When you have you know maybe an aging business owner who says, “I really want to sell my business and go to the beach.” A lot of private equity will get scared by that because a management transition does introduce risk. We can be very in arms in a situation like that because of our confidence in being able to find a leader. Being really aligned with this program and, again, sort of the cultural backgrounds of these people has been really helpful. So we as a firm have gotten involved with the program. We’re sort of an official partner to the program. So our portfolio companies have opportunities to get interns from the program. And our partners help present in certain classes and things like that. So it’s been a really great sort of addition to our firm.
[00:23:33] AD: What I love about the story there and why I wanted to make sure we shared it here on the podcast is whether it is the LGO program or others, it’s stepping back and saying, “How do we build relationships with the next generation of talent? How do you put yourself in a position where you’re able to build a network around and continue to have those relationship?” Because especially in your role, especially if you’re sitting in a private equity sponsor seat, you’re going to have to continually find talent. But I think that really goes for anyone in a professional career. It’s how do you build that network out with the right line of next level talent that you need to bring into your organization to continue to grow and prosper.
[00:24:12] JG: I think that’s exactly right.

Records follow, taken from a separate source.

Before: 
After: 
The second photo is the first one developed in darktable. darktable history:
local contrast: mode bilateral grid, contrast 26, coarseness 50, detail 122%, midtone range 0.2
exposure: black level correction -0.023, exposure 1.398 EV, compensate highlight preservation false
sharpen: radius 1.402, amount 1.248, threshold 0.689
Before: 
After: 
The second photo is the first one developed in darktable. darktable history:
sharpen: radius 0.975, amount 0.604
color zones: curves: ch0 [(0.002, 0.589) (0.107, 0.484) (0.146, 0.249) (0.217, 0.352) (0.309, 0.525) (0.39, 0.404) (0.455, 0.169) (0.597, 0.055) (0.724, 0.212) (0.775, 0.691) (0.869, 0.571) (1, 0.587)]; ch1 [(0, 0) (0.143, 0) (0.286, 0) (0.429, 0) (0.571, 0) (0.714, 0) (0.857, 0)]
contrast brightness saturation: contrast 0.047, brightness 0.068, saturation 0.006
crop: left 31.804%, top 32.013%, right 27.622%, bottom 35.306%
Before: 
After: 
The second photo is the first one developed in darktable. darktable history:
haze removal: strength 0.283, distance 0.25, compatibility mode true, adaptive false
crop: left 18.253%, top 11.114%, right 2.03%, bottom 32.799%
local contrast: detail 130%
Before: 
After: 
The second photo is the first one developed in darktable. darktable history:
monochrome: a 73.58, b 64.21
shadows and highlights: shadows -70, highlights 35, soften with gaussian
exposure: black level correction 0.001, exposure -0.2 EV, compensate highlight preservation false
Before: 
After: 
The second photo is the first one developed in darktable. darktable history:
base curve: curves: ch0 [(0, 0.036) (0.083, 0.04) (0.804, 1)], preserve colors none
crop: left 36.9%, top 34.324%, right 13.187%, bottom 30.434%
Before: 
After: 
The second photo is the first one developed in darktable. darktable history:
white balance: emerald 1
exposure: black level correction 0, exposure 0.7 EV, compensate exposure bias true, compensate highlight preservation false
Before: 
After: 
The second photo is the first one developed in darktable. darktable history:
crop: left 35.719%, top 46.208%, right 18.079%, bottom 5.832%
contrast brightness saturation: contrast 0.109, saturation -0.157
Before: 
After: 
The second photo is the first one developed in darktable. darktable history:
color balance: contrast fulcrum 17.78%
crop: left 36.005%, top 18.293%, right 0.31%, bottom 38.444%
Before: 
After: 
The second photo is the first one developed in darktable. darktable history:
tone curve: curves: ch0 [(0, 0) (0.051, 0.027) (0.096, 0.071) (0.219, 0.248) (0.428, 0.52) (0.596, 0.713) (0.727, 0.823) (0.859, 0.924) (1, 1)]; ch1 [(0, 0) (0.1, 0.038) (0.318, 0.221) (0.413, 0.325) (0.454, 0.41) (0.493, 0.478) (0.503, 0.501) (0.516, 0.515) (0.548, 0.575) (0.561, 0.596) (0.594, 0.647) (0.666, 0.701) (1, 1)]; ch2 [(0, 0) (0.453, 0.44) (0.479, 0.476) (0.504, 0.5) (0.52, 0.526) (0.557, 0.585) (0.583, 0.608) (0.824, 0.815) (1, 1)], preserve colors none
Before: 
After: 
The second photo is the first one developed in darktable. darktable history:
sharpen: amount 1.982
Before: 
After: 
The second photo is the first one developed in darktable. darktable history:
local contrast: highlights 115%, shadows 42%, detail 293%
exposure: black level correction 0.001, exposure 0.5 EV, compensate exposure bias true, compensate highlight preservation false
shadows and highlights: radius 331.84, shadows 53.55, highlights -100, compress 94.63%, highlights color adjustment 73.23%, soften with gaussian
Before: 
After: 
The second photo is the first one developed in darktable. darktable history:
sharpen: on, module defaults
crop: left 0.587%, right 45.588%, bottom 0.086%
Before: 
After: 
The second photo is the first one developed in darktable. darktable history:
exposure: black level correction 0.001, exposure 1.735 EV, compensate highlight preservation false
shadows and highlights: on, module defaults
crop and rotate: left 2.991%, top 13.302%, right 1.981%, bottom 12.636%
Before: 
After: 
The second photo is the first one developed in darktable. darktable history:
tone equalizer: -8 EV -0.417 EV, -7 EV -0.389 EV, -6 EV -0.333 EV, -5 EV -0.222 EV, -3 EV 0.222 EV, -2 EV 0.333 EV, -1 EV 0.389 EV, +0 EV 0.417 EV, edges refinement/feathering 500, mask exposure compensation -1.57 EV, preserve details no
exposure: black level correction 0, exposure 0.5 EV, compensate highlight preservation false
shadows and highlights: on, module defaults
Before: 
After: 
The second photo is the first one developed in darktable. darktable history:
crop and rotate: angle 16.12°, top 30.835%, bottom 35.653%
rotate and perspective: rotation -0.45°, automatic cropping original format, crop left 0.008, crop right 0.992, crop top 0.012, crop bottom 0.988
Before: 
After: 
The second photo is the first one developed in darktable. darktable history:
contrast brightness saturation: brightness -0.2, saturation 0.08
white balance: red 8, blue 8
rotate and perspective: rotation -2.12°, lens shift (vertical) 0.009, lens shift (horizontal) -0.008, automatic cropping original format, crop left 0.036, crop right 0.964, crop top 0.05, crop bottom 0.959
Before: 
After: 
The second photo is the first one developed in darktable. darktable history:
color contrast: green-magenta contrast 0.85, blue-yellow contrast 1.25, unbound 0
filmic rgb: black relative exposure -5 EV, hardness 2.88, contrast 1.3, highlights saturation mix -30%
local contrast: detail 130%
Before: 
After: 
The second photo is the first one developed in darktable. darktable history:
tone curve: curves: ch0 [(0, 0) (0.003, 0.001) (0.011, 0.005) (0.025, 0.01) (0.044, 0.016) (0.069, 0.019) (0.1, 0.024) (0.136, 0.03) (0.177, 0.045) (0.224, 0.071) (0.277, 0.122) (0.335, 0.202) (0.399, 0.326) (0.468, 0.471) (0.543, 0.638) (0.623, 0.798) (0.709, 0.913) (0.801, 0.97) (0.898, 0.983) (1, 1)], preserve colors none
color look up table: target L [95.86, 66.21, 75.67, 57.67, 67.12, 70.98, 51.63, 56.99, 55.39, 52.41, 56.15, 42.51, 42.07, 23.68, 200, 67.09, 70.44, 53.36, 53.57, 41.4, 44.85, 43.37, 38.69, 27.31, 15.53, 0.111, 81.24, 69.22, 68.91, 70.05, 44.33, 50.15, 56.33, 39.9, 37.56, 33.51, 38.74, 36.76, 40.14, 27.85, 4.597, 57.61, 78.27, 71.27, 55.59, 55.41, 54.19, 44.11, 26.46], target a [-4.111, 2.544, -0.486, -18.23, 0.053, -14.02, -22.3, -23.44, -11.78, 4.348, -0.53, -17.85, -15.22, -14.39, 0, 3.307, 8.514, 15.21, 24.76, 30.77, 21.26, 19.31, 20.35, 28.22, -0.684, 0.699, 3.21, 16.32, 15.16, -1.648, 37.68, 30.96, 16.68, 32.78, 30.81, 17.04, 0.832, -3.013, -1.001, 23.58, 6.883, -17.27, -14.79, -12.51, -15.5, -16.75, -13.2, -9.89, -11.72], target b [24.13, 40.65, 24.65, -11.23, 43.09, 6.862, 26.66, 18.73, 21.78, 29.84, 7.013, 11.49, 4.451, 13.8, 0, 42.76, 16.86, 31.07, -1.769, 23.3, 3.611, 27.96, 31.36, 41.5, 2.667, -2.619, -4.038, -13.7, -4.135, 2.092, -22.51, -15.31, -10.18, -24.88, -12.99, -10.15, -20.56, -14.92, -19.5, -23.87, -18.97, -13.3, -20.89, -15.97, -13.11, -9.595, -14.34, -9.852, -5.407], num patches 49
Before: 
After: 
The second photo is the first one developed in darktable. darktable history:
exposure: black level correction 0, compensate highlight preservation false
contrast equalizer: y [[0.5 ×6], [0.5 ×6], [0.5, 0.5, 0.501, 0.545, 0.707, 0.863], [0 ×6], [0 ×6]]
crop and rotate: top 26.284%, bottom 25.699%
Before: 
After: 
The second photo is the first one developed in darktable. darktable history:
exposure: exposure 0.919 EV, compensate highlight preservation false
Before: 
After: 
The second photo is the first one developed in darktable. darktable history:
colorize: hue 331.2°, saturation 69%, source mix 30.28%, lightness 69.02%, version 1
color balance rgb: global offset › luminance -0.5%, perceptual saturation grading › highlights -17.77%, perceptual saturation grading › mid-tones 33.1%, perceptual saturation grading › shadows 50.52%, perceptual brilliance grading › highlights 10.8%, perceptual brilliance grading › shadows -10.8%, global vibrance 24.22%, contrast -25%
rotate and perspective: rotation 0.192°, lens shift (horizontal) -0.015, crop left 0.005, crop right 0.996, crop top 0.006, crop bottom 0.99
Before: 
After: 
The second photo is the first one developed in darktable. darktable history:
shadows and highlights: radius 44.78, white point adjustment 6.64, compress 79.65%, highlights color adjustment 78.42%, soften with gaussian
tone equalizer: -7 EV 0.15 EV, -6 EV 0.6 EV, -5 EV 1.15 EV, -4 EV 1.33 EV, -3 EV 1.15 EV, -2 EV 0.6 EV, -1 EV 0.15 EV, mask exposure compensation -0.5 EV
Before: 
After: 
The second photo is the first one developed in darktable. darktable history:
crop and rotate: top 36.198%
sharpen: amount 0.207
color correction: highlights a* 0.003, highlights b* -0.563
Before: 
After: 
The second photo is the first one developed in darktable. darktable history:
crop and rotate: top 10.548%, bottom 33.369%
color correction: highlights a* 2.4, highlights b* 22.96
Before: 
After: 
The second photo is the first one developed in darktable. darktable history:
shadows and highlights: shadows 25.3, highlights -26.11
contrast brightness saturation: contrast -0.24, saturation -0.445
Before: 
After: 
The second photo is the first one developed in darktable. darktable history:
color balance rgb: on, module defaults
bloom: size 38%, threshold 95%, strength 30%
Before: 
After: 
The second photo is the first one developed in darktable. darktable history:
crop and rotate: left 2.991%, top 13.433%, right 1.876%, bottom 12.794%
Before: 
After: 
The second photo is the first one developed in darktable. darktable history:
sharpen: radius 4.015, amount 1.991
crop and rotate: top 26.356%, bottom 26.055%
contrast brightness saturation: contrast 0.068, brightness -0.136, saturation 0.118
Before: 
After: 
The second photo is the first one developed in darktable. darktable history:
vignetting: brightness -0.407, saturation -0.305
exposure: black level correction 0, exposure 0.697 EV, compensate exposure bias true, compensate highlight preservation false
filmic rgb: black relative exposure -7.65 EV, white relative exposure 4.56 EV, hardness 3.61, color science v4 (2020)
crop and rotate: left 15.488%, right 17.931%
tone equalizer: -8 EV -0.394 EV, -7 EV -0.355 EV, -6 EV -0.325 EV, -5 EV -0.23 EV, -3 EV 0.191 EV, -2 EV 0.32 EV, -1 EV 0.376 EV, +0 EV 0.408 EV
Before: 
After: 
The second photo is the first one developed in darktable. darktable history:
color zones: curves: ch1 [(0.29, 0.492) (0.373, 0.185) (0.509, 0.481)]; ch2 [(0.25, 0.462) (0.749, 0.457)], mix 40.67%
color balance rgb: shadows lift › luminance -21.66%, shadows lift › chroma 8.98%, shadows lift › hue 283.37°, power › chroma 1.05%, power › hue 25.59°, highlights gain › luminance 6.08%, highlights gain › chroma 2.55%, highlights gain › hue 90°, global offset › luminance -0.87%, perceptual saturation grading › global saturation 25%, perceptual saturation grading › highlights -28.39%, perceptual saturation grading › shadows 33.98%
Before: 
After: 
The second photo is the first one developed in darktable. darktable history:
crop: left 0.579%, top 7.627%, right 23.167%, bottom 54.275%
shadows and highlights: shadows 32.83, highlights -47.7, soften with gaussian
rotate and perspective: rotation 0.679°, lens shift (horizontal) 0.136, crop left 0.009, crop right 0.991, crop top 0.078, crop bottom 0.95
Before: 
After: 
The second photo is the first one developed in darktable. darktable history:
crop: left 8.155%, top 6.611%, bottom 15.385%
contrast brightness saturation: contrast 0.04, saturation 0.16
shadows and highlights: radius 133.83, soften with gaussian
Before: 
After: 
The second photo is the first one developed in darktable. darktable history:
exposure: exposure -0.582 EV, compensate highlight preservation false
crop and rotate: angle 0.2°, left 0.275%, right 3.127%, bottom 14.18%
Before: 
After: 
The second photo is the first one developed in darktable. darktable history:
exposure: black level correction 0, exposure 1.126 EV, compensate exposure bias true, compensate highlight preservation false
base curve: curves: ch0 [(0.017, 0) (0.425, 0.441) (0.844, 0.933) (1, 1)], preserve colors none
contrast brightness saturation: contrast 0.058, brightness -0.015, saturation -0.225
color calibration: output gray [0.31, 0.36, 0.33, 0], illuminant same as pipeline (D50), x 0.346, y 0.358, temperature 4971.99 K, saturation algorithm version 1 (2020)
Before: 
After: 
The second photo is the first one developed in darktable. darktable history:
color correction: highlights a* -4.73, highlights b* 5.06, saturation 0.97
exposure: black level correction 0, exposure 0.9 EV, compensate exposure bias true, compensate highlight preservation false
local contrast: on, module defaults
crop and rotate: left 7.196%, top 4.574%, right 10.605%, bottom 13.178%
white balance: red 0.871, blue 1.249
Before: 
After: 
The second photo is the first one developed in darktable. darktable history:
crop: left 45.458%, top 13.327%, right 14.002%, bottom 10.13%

And with everything, I think this goes back to the very first question you asked me. It’s a long game. And so you know you really have to put the time in and sort of plant these relationship seeds through your career and through your lifetime and keep pruning and keep developing. And it has paid incredible dividends to us at our firm.
[00:24:36] AD: Awesome. Well, again, thank you so much for sharing that and thank you so much for your contribution to the show today. This has been a lot of fun and I really hope that our listeners enjoy what you had to share here.
[00:24:45] JG: Awesome. Thanks, Alex. It’s been great.
[00:24:46] AD: Awesome. Thank you so much.